Data entries
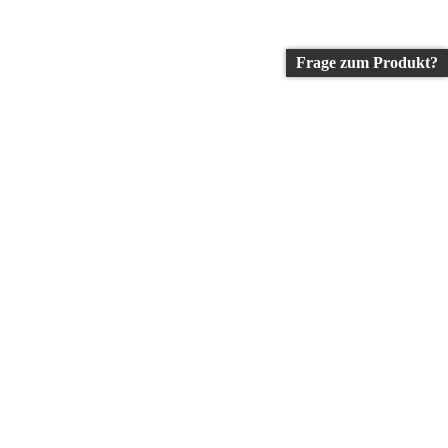
Frage zum Produkt?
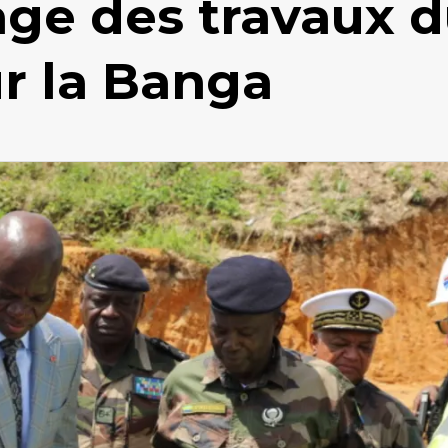
ge des travaux 
r la Banga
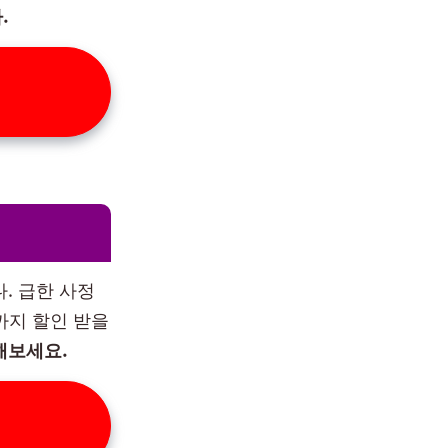
.
. 급한 사정
까지 할인 받을
해보세요.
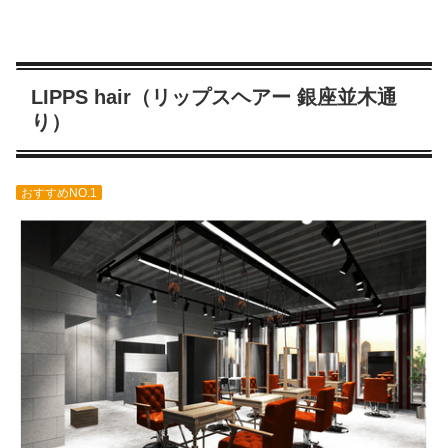
LIPPS hair（リップスヘアー 銀座並木通
り）
おすすめNO.1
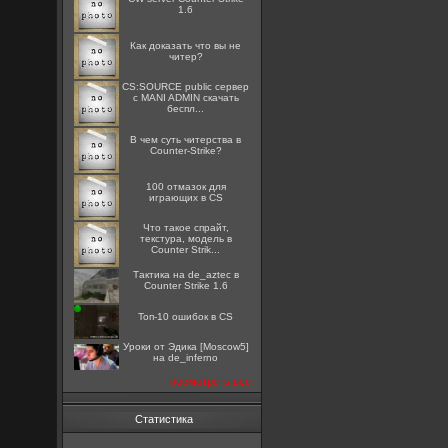
1.6
Как доказать что вы не
читер?
CS:SOURCE public сервер
с MANI ADMIN скачать
беспл...
В чем суть читерства в
Counter-Strike?
100 отмазок для
играющих в CS
Что такое спрайт,
текстура, модель в
Counter Strik...
Тактика на de_aztec в
Counter Strike 1.6
Топ-10 ошибок в CS
Уроки от Эдика [Moscow5]
на de_inferno
посмотреть все
Статистика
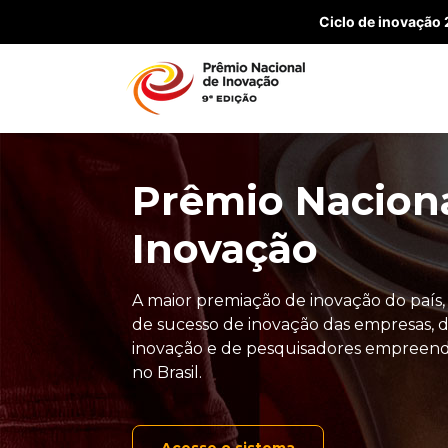
Ciclo de inovação
Prêmio Nacion
Inovação
A maior premiação de inovação do país,
de sucesso de inovação das empresas, d
inovação e de pesquisadores empreen
no Brasil.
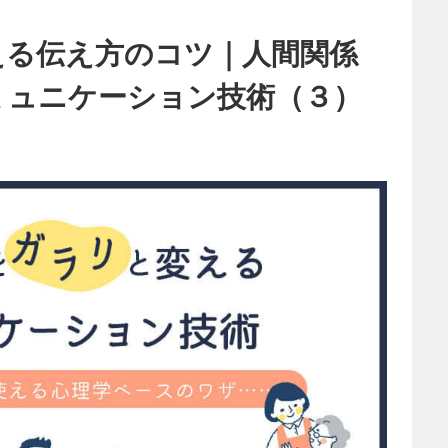
える伝え方のコツ｜人間関係
ミュニケーション技術（３）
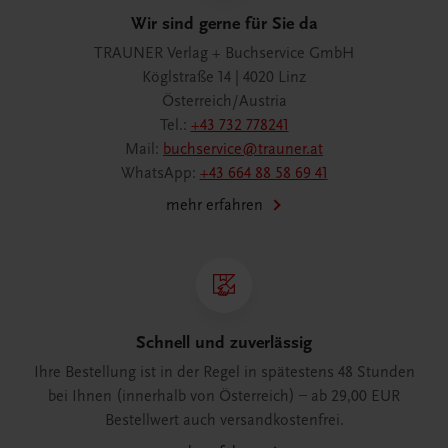
Wir sind gerne für Sie da
TRAUNER Verlag + Buchservice GmbH
Köglstraße 14 | 4020 Linz
Österreich/Austria
Tel.:
+43 732 778241
Mail:
buchservice@trauner.at
WhatsApp:
+43 664 88 58 69 41
mehr erfahren
Schnell und zuverlässig
Ihre Bestellung ist in der Regel in spätestens 48 Stunden
bei Ihnen (innerhalb von Österreich) – ab 29,00 EUR
Bestellwert auch versandkostenfrei.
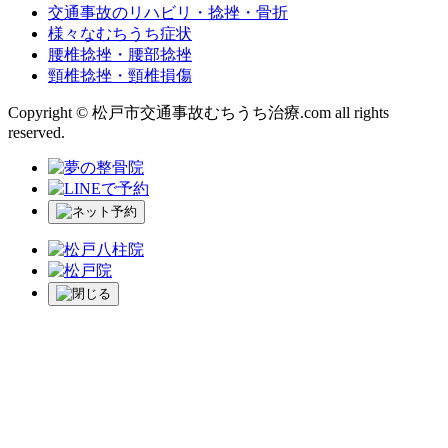
交通事故のリハビリ・捻挫・骨折
様々なむちうち症状
腰椎捻挫・腰部捻挫
頸椎捻挫・頸椎損傷
Copyright © 松戸市交通事故むちうち治療.com all rights
reserved.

_JOB ITEM_
For every line above that includes the string "Counter", copy the line.

_RESPONSE TO THE EXERCISE_
Counter-Strike?
Counter Strik...
Counter Strike 1.6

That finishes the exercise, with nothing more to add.